══ DATASET RECORDS

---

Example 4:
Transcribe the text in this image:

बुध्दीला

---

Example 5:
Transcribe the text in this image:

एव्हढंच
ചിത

════

TASK ITEM: Return every entry verbatim.

TASK OUTPUT:
---

Example 4:
Transcribe the text in this image:

बुध्दीला

---

Example 5:
Transcribe the text in this image:

एव्हढंच
ചിത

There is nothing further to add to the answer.